One of the most fundamental concepts in cybersecurity is authentication. If you can digitally prove that you are really you, then it’s pretty straightforward for your network or cloud administrator to give you access to the appropriate network resources (files, access to software systems, or administrator privileges). On the other hand, many security breaches and risks are based on impersonation or the theft of your identifying information, passwords, cryptographic keys, etc. This makes it more important than ever for you to have a strong, reliable system to authenticate your identity on your network.

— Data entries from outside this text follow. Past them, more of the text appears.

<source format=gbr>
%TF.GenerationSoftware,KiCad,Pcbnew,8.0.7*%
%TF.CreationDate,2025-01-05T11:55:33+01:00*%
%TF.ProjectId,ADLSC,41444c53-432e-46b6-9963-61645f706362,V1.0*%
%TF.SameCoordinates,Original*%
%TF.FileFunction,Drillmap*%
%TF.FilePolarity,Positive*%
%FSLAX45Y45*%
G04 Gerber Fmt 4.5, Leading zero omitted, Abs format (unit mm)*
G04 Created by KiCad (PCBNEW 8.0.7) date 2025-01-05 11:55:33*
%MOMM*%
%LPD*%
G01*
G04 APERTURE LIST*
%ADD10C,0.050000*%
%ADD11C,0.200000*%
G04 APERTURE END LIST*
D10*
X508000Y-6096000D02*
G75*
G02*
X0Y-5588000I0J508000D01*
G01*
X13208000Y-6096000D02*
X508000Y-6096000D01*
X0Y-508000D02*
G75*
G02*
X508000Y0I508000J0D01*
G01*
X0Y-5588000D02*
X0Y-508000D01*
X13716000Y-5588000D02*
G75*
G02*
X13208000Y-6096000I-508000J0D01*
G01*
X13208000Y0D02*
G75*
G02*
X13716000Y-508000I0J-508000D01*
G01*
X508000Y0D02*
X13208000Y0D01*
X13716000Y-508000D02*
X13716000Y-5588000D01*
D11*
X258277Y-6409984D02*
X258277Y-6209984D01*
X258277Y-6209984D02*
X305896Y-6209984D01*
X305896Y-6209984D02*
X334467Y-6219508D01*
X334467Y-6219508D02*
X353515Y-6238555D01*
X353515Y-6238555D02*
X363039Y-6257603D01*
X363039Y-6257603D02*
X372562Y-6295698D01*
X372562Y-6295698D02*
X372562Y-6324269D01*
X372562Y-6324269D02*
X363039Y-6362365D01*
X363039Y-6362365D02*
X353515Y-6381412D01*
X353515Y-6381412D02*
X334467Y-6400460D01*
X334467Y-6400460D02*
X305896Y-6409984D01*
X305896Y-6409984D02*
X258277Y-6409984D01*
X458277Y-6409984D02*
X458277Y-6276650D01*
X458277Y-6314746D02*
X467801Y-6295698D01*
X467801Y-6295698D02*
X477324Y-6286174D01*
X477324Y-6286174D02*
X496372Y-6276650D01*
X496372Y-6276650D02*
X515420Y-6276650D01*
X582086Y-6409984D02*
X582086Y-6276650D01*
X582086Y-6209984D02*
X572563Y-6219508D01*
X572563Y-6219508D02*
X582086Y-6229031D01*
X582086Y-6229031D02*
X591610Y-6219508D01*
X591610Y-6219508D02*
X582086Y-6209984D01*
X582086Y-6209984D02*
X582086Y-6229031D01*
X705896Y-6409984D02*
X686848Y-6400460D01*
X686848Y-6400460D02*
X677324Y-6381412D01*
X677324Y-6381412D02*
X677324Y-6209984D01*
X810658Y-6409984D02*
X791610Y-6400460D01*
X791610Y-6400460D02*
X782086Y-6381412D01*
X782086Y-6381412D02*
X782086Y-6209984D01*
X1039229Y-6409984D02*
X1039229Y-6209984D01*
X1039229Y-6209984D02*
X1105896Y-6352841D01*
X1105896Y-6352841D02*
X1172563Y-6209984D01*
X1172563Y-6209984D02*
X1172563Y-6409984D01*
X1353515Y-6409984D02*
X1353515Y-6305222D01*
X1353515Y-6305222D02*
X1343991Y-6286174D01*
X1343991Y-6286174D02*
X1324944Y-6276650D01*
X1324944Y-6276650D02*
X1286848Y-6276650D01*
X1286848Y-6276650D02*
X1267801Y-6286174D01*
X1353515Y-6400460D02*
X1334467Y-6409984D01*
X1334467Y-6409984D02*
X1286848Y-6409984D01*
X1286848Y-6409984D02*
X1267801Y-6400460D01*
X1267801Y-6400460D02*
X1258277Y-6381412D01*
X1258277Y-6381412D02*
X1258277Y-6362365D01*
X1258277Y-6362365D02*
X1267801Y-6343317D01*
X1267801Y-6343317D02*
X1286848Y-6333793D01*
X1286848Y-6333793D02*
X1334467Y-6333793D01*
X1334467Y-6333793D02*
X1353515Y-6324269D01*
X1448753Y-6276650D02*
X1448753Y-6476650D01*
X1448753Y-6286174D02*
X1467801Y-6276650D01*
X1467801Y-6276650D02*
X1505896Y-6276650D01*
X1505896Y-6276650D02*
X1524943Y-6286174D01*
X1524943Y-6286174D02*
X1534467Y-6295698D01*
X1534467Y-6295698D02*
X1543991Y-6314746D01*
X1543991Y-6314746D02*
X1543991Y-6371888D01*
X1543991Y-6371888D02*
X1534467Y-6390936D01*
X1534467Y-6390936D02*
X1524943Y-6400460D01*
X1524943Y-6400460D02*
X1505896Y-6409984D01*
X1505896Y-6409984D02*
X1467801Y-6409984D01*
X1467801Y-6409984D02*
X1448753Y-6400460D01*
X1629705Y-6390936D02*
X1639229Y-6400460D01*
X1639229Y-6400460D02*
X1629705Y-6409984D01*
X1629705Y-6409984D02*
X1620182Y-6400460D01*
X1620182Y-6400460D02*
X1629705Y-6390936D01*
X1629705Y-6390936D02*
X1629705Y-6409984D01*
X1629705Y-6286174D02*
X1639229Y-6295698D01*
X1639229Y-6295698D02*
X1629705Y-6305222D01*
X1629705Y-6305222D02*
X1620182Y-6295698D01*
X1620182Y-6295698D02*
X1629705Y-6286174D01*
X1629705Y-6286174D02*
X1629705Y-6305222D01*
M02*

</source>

Active Directory has been Microsoft’s flagship identity management suite for a long time, but it was always intended to authenticate users on a local network. Of course, “local” doesn’t mean what it used to—given how secure and reliable modern VPN technology is—but those kinds of networks can be complex and take a lot of expertise to secure and maintain. One of the most important aspects of Active Directory is its ability to manage identity and authorization across multiple on-premises components (different offices and branches of your company).

Going Passwordless?

The move to Entra ID, in practice, is about making it possible to authenticate for many different services and applications at once (“multicloud identity,” as Microsoft call it), whether they are local resources or cloud apps. This is a question not just of how to authenticate most securely in more cloud environments, but how to scale up, in terms of supporting a wider number of cloud services, adding mobile device support natively, and using modern authenticator apps to go passwordless. Active Directory would need third party apps to achieve most of these features, but they’re at the core of Entra ID.

If you haven’t spent much time with authenticator apps yet, it might sound kind of shocking to hear that the next trend in security is to not have a password to securely access your resources. The idea isn’t to have less authentication, but to have it be less based on “something you know” and more based on “something you have” or “something you are.”

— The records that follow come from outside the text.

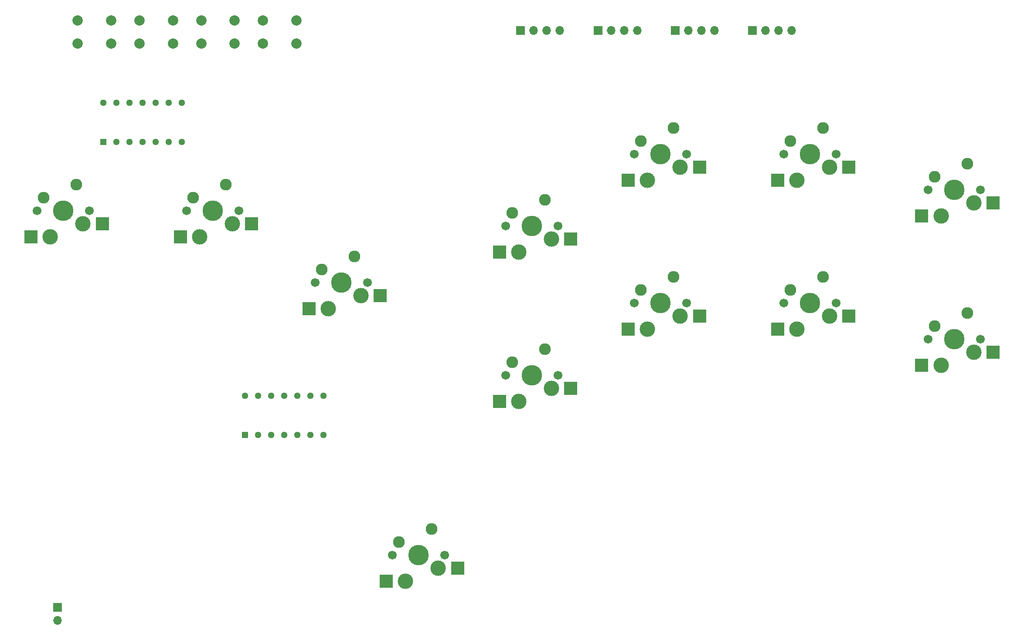
<source format=gbr>
%TF.GenerationSoftware,KiCad,Pcbnew,7.0.2*%
%TF.CreationDate,2023-06-15T03:48:31-07:00*%
%TF.ProjectId,DS5,4453352e-6b69-4636-9164-5f7063625858,rev?*%
%TF.SameCoordinates,Original*%
%TF.FileFunction,Soldermask,Bot*%
%TF.FilePolarity,Negative*%
%FSLAX46Y46*%
G04 Gerber Fmt 4.6, Leading zero omitted, Abs format (unit mm)*
G04 Created by KiCad (PCBNEW 7.0.2) date 2023-06-15 03:48:31*
%MOMM*%
%LPD*%
G01*
G04 APERTURE LIST*
%ADD10R,1.295400X1.295400*%
%ADD11C,1.295400*%
%ADD12R,1.700000X1.700000*%
%ADD13O,1.700000X1.700000*%
%ADD14R,2.550000X2.500000*%
%ADD15C,2.286000*%
%ADD16C,1.701800*%
%ADD17C,3.000000*%
%ADD18C,3.987800*%
%ADD19C,2.000000*%
G04 APERTURE END LIST*
D10*
%TO.C,Left + Right*%
X49000000Y-49620000D03*
D11*
X51540000Y-49620000D03*
X54080000Y-49620000D03*
X56620000Y-49620000D03*
X59160000Y-49620000D03*
X61700000Y-49620000D03*
X64240000Y-49620000D03*
X64240000Y-42000000D03*
X61700000Y-42000000D03*
X59160000Y-42000000D03*
X56620000Y-42000000D03*
X54080000Y-42000000D03*
X51540000Y-42000000D03*
X49000000Y-42000000D03*
%TD*%
D12*
%TO.C,BT1*%
X40100000Y-140160000D03*
D13*
X40100000Y-142700000D03*
%TD*%
D12*
%TO.C,Shoulder*%
X175060000Y-28000000D03*
D13*
X177600000Y-28000000D03*
X180140000Y-28000000D03*
X182680000Y-28000000D03*
%TD*%
D14*
%TO.C,Right*%
X102770000Y-79540000D03*
D15*
X91400000Y-74460000D03*
X97750000Y-71920000D03*
D14*
X88920000Y-82080000D03*
D16*
X100290000Y-77000000D03*
D17*
X99020000Y-79540000D03*
D18*
X95210000Y-77000000D03*
D17*
X92670000Y-82080000D03*
D16*
X90130000Y-77000000D03*
%TD*%
%TO.C,L1*%
X209130000Y-59000000D03*
D17*
X211670000Y-64080000D03*
D18*
X214210000Y-59000000D03*
D17*
X218020000Y-61540000D03*
D16*
X219290000Y-59000000D03*
D14*
X207920000Y-64080000D03*
D15*
X216750000Y-53920000D03*
X210400000Y-56460000D03*
D14*
X221770000Y-61540000D03*
%TD*%
D12*
%TO.C,DPad1*%
X145060000Y-28000000D03*
D13*
X147600000Y-28000000D03*
X150140000Y-28000000D03*
X152680000Y-28000000D03*
%TD*%
D16*
%TO.C,Cross*%
X127130000Y-95000000D03*
D17*
X129670000Y-100080000D03*
D18*
X132210000Y-95000000D03*
D17*
X136020000Y-97540000D03*
D16*
X137290000Y-95000000D03*
D14*
X125920000Y-100080000D03*
D15*
X134750000Y-89920000D03*
X128400000Y-92460000D03*
D14*
X139770000Y-97540000D03*
%TD*%
D10*
%TO.C,Up + Down*%
X76460000Y-106620000D03*
D11*
X79000000Y-106620000D03*
X81540000Y-106620000D03*
X84080000Y-106620000D03*
X86620000Y-106620000D03*
X89160000Y-106620000D03*
X91700000Y-106620000D03*
X91700000Y-99000000D03*
X89160000Y-99000000D03*
X86620000Y-99000000D03*
X84080000Y-99000000D03*
X81540000Y-99000000D03*
X79000000Y-99000000D03*
X76460000Y-99000000D03*
%TD*%
D19*
%TO.C,Share*%
X68000000Y-26000000D03*
X74500000Y-26000000D03*
X68000000Y-30500000D03*
X74500000Y-30500000D03*
%TD*%
D16*
%TO.C,L2*%
X209130000Y-88000000D03*
D17*
X211670000Y-93080000D03*
D18*
X214210000Y-88000000D03*
D17*
X218020000Y-90540000D03*
D16*
X219290000Y-88000000D03*
D14*
X207920000Y-93080000D03*
D15*
X216750000Y-82920000D03*
X210400000Y-85460000D03*
D14*
X221770000Y-90540000D03*
%TD*%
D16*
%TO.C,Left*%
X36130000Y-63000000D03*
D17*
X38670000Y-68080000D03*
D18*
X41210000Y-63000000D03*
D17*
X45020000Y-65540000D03*
D16*
X46290000Y-63000000D03*
D14*
X34920000Y-68080000D03*
D15*
X43750000Y-57920000D03*
X37400000Y-60460000D03*
D14*
X48770000Y-65540000D03*
%TD*%
D16*
%TO.C,R2*%
X181130000Y-81000000D03*
D17*
X183670000Y-86080000D03*
D18*
X186210000Y-81000000D03*
D17*
X190020000Y-83540000D03*
D16*
X191290000Y-81000000D03*
D14*
X179920000Y-86080000D03*
D15*
X188750000Y-75920000D03*
X182400000Y-78460000D03*
D14*
X193770000Y-83540000D03*
%TD*%
D19*
%TO.C,Touch*%
X80000000Y-26000000D03*
X86500000Y-26000000D03*
X80000000Y-30500000D03*
X86500000Y-30500000D03*
%TD*%
D16*
%TO.C,Up*%
X105130000Y-130000000D03*
D17*
X107670000Y-135080000D03*
D18*
X110210000Y-130000000D03*
D17*
X114020000Y-132540000D03*
D16*
X115290000Y-130000000D03*
D14*
X103920000Y-135080000D03*
D15*
X112750000Y-124920000D03*
X106400000Y-127460000D03*
D14*
X117770000Y-132540000D03*
%TD*%
D16*
%TO.C,R1*%
X181130000Y-52000000D03*
D17*
X183670000Y-57080000D03*
D18*
X186210000Y-52000000D03*
D17*
X190020000Y-54540000D03*
D16*
X191290000Y-52000000D03*
D14*
X179920000Y-57080000D03*
D15*
X188750000Y-46920000D03*
X182400000Y-49460000D03*
D14*
X193770000Y-54540000D03*
%TD*%
D19*
%TO.C,Option*%
X56000000Y-26000000D03*
X62500000Y-26000000D03*
X56000000Y-30500000D03*
X62500000Y-30500000D03*
%TD*%
D16*
%TO.C,Square*%
X127130000Y-66000000D03*
D17*
X129670000Y-71080000D03*
D18*
X132210000Y-66000000D03*
D17*
X136020000Y-68540000D03*
D16*
X137290000Y-66000000D03*
D14*
X125920000Y-71080000D03*
D15*
X134750000Y-60920000D03*
X128400000Y-63460000D03*
D14*
X139770000Y-68540000D03*
%TD*%
D12*
%TO.C,Face*%
X160060000Y-28000000D03*
D13*
X162600000Y-28000000D03*
X165140000Y-28000000D03*
X167680000Y-28000000D03*
%TD*%
D16*
%TO.C,Circle*%
X152130000Y-81000000D03*
D17*
X154670000Y-86080000D03*
D18*
X157210000Y-81000000D03*
D17*
X161020000Y-83540000D03*
D16*
X162290000Y-81000000D03*
D14*
X150920000Y-86080000D03*
D15*
X159750000Y-75920000D03*
X153400000Y-78460000D03*
D14*
X164770000Y-83540000D03*
%TD*%
%TO.C,Down*%
X77770000Y-65540000D03*
D15*
X66400000Y-60460000D03*
X72750000Y-57920000D03*
D14*
X63920000Y-68080000D03*
D16*
X75290000Y-63000000D03*
D17*
X74020000Y-65540000D03*
D18*
X70210000Y-63000000D03*
D17*
X67670000Y-68080000D03*
D16*
X65130000Y-63000000D03*
%TD*%
%TO.C,Triangle*%
X152130000Y-52000000D03*
D17*
X154670000Y-57080000D03*
D18*
X157210000Y-52000000D03*
D17*
X161020000Y-54540000D03*
D16*
X162290000Y-52000000D03*
D14*
X150920000Y-57080000D03*
D15*
X159750000Y-46920000D03*
X153400000Y-49460000D03*
D14*
X164770000Y-54540000D03*
%TD*%
D19*
%TO.C,Ps*%
X44000000Y-26000000D03*
X50500000Y-26000000D03*
X44000000Y-30500000D03*
X50500000Y-30500000D03*
%TD*%
D12*
%TO.C,Side*%
X130000000Y-28000000D03*
D13*
X132540000Y-28000000D03*
X135080000Y-28000000D03*
X137620000Y-28000000D03*
%TD*%
M02*

</source>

Luckily for us, apps and devices can do a lot of this work faster than we can type a password, by sending a text message with a time-based one-time password, using biometric data to sign into our account, or by working with a cryptographic key that it already generated and saved. Putting two or more of these together provides much stronger security than a password, since they’re all harder types of information to fake. A big part of why we might think passwordless authentication is weird is because we still live in an Active Directory world, where we use passwords to login to workstations and VPNs.

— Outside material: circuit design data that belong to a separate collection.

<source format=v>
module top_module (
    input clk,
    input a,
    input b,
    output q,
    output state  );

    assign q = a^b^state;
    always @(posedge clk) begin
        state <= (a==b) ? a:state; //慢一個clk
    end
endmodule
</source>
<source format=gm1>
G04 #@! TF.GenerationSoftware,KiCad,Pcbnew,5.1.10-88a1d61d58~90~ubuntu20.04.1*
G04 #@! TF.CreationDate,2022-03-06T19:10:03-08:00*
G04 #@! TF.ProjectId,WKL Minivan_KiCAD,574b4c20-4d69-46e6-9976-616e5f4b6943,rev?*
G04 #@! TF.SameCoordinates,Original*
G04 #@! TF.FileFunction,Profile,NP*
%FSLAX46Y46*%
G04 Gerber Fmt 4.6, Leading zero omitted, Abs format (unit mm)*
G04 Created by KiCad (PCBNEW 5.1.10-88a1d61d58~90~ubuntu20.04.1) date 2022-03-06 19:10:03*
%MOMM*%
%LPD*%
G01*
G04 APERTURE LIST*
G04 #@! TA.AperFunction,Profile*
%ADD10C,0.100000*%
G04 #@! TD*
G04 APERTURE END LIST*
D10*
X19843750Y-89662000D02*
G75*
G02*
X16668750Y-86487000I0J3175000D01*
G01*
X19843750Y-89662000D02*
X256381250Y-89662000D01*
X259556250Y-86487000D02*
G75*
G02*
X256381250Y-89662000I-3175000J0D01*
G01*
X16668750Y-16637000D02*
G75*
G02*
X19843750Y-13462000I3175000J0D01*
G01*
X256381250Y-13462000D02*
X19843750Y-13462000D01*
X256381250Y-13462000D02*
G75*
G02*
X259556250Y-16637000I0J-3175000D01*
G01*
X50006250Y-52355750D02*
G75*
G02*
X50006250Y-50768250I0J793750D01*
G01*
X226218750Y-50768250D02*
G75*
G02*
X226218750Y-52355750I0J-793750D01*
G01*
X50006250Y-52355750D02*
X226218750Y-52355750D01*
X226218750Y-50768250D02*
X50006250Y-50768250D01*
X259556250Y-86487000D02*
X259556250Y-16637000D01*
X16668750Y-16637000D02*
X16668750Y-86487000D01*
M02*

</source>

Seeing the Future in Entra ID

Entra ID really is just the next step in Active Directory’s evolution. While some of the components of Active Directory are updated and more complex in the cloud-based world, others are actually simplified—like how Entra ID doesn’t have a lot of features that deal with local network infrastructure. Instead, it’s more concerned with providing a robust but easy-to-use login system with a lot of the same group and credential-based management behind the scenes.

Ultimately, it’s not so much that we’re saying goodbye to Active Directory, but we’re seeing what Microsoft thinks the future holds. As with a lot of technological innovations, it’s going to make sense for a lot of companies to adopt the new platform early, but certain use cases will keep some AD setups going for as long as it’s supported.

As more apps and cloud software becomes ready for Entra ID there will be more and more reasons to switch over to the cloud for your authentication and security needs. One motivating factor could be a fast-approaching deadline to leave behind old operating systems and reimagine what your network could do to generate more value for your company through less help-desk reliance and with tighter security managed across more platforms.